Propaganda eleitoral com o Air Force 51

Trecho de notícia publicada no Consultor Jurídico:
O DEM quer que o TSE proíba até o dia 26 de outubro deste ano, data do segundo turno das eleições municipais, a promoção de eventos fora de Brasília sobre o lançamento de programas de gestão federal e de gestão compartilhada entre o governo federal e os governos estaduais e municipais. O partido pede que o TSE proíba a utilização de qualquer evento oficial para a propagação de elogios ou críticas a partidos e personalidades políticas.

No caso dos cartões corporativos, o grande problema não é a qualidade da carne ou dos 400 quilos de camarão, ou a octanagem dos carros alugados (isso se resolve com licitação e auditoria externa). O problema é a origem do dinheiro - dinheiro público sendo usado para fins particulares. Mas agora, com a crescente vontade do Lulla de se afastar de Brasília e ouvir "a voz do Brasil" (sem Carlos Gomes), há um agravante: não apenas ele usa o dinheiro público (um passeio de aerolula não sai barato, sem contar a claque - ou cerejas, como se diz no Japão) como também usa a sua personalidade pública para apoiar e atacar candidatos. Aliás o que um governante faria em Brasília? Governar?

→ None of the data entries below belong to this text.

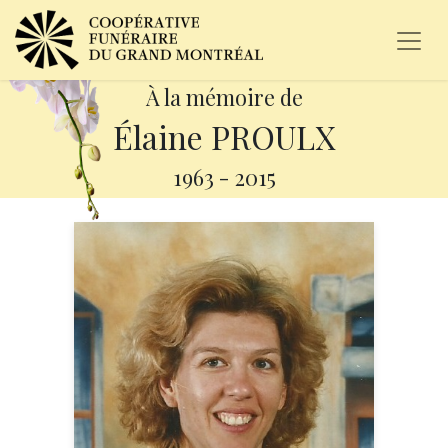
À la mémoire de
Élaine PROULX
1963
-
2015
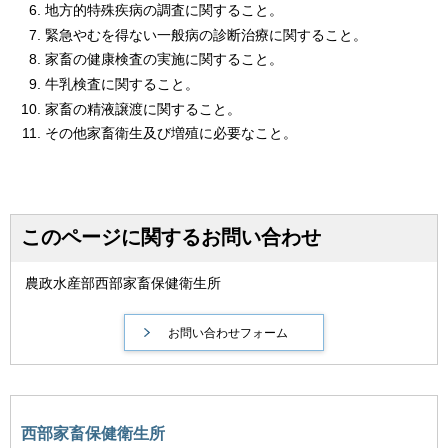
地方的特殊疾病の調査に関すること。
緊急やむを得ない一般病の診断治療に関すること。
家畜の健康検査の実施に関すること。
牛乳検査に関すること。
家畜の精液譲渡に関すること。
その他家畜衛生及び増殖に必要なこと。
このページに関するお問い合わせ
農政水産部西部家畜保健衛生所
西部家畜保健衛生所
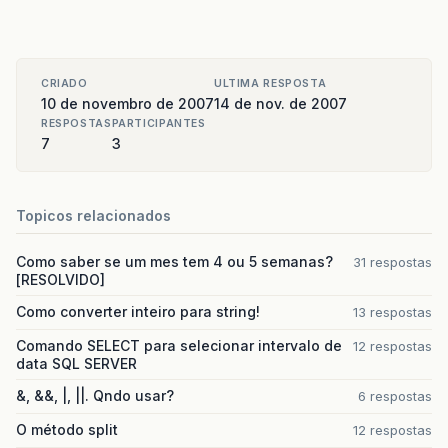
CRIADO
ULTIMA RESPOSTA
10 de novembro de 2007
14 de nov. de 2007
RESPOSTAS
PARTICIPANTES
7
3
Topicos relacionados
Como saber se um mes tem 4 ou 5 semanas?
31 respostas
[RESOLVIDO]
Como converter inteiro para string!
13 respostas
Comando SELECT para selecionar intervalo de
12 respostas
data SQL SERVER
&, &&, |, ||. Qndo usar?
6 respostas
O método split
12 respostas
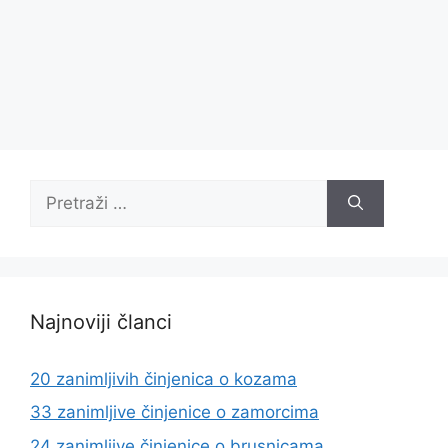
Pretraži:
Najnoviji članci
20 zanimljivih činjenica o kozama
33 zanimljive činjenice o zamorcima
24 zanimljive činjenice o brusnicama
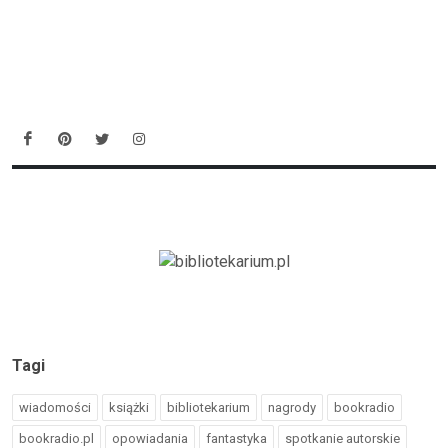
Tagi
wiadomości
książki
bibliotekarium
nagrody
bookradio
bookradio.pl
opowiadania
fantastyka
spotkanie autorskie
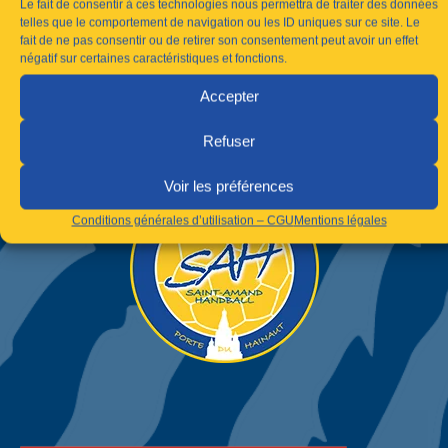
Le fait de consentir à ces technologies nous permettra de traiter des données
telles que le comportement de navigation ou les ID uniques sur ce site. Le
fait de ne pas consentir ou de retirer son consentement peut avoir un effet
négatif sur certaines caractéristiques et fonctions.
Accepter
Refuser
Voir les préférences
Conditions générales d’utilisation – CGU
Mentions légales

Ou seja, mesmo que ele comprasse passagens para si e sua comitiva do próprio bolso, ele não poderia discursar ao lado de possíveis candidatos (como a Mãe Dilmá) na condição de presidente - inaugurando obras. Quero dizer, inaugurando a vontade de realizar obras, que talvez nem saiam, e que fazem parte de qualquer governo que justifique os impostos arrecadados. Mesmo uma ditadura respeita a maioria, o que mede a democracia é o respeito às minorias.

Sairia mais barato e menos nocivo para a democracia coroá-lo.